Mike Toole of Anime News Network called Dr. Slump "the greatest manga of all time", filled with "parody, gags, and fart jokes that everyone from toddlers to grandparents can enjoy together". Jason Thompson referred to Dr. Slump as the best series Toriyama has created, claiming it is better drawn and more creative than Dragon Ball. He also reports that it is considered "the last non-manufactured hit" by many in the Japanese manga industry, particularity among Weekly Shōnen Jump titles. The Asahi Shimbun wrote that the manga's appeal lies in its "visually pleasing drawings, humor and laid-back atmosphere, which set it distinctly apart from works that glorified 'moral virtues' like extreme endurance, self-discipline and so on." In their review, Publishers Weekly stated "Toriyama has created his own demented sitcom, and his fantastic imagination and comic invention never let up", "The [English] translation is a bit flat, but the uncommonly good storytelling more than makes up for it." Eduardo M. Chavez of Mania Entertainment summarized Dr. Slump as a "quirky slap-stick comedy entirely based in fantasy." He thinks that while Toriyama's usual art style uses "SD" characters, Dr. Slump also shows hints that he can draw realistic. He noted that "little nuances", particularity puns, are lost in translation from Japanese to English and expressed disdain for Viz's censorship, saying it took away from the honesty of the series. Chavez feels that what the characters do never crosses the line into inappropriate; "The jokes might not be wholesome, but they are genuinely funny and harmless"; and went on to say that the series fills the void for "all ages manga" in bookstores and libraries.

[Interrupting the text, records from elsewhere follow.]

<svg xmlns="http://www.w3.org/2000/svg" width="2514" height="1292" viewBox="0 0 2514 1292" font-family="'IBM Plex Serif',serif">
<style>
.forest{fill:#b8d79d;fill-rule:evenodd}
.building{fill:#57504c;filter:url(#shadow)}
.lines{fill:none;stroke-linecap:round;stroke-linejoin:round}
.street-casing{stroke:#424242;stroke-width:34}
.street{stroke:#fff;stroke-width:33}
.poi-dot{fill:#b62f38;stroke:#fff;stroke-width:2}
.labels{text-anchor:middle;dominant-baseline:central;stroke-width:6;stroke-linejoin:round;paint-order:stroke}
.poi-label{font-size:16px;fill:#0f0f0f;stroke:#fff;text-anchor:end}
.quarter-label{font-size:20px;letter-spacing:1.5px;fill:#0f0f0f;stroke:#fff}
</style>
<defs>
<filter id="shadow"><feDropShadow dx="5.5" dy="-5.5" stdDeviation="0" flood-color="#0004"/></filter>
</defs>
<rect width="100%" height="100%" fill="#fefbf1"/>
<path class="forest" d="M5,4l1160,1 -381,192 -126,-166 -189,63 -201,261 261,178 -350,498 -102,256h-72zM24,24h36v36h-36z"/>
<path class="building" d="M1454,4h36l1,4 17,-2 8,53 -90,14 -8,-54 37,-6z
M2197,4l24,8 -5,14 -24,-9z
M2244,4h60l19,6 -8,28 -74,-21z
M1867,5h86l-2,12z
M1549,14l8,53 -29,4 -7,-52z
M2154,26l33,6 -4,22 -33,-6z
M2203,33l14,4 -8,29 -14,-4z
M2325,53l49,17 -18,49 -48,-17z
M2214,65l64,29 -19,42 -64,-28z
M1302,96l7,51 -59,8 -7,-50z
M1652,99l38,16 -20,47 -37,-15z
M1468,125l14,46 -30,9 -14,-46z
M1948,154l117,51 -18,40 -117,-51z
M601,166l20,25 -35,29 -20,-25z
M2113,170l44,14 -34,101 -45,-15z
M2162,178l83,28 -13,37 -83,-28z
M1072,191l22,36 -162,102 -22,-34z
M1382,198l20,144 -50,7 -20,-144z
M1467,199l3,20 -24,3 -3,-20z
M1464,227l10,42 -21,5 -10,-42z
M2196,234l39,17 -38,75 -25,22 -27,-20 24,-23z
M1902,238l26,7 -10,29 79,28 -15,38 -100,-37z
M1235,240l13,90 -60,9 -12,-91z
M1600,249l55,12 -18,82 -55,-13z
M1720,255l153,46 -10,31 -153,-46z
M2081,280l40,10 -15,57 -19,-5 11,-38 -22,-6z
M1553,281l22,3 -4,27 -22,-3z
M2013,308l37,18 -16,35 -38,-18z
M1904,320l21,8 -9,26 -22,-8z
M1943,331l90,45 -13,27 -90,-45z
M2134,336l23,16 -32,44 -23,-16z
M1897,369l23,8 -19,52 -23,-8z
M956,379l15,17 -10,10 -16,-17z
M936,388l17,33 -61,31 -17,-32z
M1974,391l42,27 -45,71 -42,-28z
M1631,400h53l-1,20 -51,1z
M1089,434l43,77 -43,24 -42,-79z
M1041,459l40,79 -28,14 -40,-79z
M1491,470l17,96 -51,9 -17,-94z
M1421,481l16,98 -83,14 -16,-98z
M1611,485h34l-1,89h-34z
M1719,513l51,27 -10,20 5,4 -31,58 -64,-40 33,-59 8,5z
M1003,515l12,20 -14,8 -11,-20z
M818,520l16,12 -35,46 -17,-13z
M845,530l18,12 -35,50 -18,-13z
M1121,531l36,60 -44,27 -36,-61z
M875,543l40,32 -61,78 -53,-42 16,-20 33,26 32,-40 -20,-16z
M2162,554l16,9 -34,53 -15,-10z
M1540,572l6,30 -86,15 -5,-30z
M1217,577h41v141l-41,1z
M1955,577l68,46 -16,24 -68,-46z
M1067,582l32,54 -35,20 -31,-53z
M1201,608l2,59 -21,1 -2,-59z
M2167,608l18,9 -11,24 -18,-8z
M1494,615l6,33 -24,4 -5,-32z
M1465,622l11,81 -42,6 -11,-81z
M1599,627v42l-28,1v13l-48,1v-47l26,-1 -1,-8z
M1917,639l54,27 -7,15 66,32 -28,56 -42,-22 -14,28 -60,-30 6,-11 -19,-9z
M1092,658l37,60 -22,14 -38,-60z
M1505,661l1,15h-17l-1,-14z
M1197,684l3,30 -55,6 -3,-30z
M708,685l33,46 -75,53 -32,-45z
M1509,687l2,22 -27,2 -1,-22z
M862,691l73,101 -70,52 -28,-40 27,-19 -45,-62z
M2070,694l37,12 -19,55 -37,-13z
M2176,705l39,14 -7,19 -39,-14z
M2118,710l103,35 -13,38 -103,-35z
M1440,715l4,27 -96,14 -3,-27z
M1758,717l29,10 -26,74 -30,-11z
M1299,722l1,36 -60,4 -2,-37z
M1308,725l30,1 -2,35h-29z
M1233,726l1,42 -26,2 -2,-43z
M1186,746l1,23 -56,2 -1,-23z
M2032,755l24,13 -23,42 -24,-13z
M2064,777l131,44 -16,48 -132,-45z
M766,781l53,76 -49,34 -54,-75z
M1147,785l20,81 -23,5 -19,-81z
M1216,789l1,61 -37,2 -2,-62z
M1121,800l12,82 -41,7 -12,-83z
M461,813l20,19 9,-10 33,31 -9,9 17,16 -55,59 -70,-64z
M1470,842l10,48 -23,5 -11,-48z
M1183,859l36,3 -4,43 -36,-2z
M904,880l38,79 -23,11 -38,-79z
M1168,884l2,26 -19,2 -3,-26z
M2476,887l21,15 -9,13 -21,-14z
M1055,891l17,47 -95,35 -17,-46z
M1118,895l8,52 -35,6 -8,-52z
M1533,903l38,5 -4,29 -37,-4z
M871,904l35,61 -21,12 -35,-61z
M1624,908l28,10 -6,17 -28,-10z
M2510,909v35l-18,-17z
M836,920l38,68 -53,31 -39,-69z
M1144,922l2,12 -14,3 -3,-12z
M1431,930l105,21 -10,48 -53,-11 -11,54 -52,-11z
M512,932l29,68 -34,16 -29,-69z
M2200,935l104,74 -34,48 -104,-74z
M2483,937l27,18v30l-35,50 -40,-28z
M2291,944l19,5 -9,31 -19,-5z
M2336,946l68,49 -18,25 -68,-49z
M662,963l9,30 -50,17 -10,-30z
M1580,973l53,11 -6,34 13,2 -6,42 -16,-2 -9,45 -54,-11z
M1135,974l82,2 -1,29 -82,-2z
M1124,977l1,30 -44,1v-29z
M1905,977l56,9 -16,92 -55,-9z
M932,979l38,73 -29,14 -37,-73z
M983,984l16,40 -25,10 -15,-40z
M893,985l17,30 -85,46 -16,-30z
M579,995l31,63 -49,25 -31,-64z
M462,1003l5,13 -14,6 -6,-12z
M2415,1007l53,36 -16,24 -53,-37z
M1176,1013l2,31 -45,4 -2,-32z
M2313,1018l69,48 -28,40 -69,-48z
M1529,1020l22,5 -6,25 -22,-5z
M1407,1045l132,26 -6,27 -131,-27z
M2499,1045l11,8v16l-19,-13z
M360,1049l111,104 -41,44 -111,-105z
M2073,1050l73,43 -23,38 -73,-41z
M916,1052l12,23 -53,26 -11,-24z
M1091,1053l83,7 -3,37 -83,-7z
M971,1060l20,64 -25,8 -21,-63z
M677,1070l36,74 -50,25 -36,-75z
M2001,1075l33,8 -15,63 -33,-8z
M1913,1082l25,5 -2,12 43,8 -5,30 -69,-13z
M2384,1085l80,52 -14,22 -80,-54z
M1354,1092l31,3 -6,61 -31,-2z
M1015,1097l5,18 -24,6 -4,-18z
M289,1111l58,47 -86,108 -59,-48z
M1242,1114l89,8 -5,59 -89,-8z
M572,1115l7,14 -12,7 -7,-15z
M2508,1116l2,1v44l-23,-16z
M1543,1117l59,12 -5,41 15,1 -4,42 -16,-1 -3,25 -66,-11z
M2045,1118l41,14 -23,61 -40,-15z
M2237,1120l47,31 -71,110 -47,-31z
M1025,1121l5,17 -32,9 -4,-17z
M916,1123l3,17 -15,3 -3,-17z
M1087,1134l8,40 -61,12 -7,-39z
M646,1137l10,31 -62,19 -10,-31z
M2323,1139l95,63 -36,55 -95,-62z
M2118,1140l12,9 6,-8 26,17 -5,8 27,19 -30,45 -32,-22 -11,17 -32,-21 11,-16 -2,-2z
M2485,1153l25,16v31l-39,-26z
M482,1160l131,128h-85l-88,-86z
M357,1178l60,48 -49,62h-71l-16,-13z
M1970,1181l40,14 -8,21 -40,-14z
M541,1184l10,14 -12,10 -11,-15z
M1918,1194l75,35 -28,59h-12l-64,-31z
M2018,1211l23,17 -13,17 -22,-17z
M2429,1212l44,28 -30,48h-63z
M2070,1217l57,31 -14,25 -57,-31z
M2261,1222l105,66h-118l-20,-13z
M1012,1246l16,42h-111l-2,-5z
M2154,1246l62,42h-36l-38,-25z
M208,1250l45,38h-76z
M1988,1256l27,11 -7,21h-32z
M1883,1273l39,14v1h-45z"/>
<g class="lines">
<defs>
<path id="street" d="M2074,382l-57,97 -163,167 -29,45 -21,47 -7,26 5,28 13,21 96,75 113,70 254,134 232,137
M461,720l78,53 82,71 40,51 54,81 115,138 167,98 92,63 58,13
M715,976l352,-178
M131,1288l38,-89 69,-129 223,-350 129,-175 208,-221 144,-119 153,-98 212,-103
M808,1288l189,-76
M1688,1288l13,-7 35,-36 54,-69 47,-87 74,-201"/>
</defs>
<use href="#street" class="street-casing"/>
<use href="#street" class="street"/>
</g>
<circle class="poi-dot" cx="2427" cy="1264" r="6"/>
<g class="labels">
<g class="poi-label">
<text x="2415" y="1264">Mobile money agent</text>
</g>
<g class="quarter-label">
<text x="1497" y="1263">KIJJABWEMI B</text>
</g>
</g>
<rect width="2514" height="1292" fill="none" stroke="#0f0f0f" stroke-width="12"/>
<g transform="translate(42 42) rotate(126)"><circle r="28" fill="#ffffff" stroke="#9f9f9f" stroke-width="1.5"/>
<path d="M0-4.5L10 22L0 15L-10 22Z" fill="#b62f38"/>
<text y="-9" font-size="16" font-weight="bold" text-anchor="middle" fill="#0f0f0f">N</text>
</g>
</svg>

Reviewing the first five movies, Carl Kimlinger of Anime News Network summarized Dr. Slump as "random silly adventures ... delivered with a lot of surreal nonsense humor, only the most basic sense of continuity, and not a whiff of substance or seriousness." He felt that much of the humor comes simply from the visuals; stating that the vintage hand-done art and animation provide a "warmth" and "raises Slump's visuals above" other anime. However, he called the background music "non-descript" and stated that the films are only for viewers who are familiar with the series, as they provide no exposition.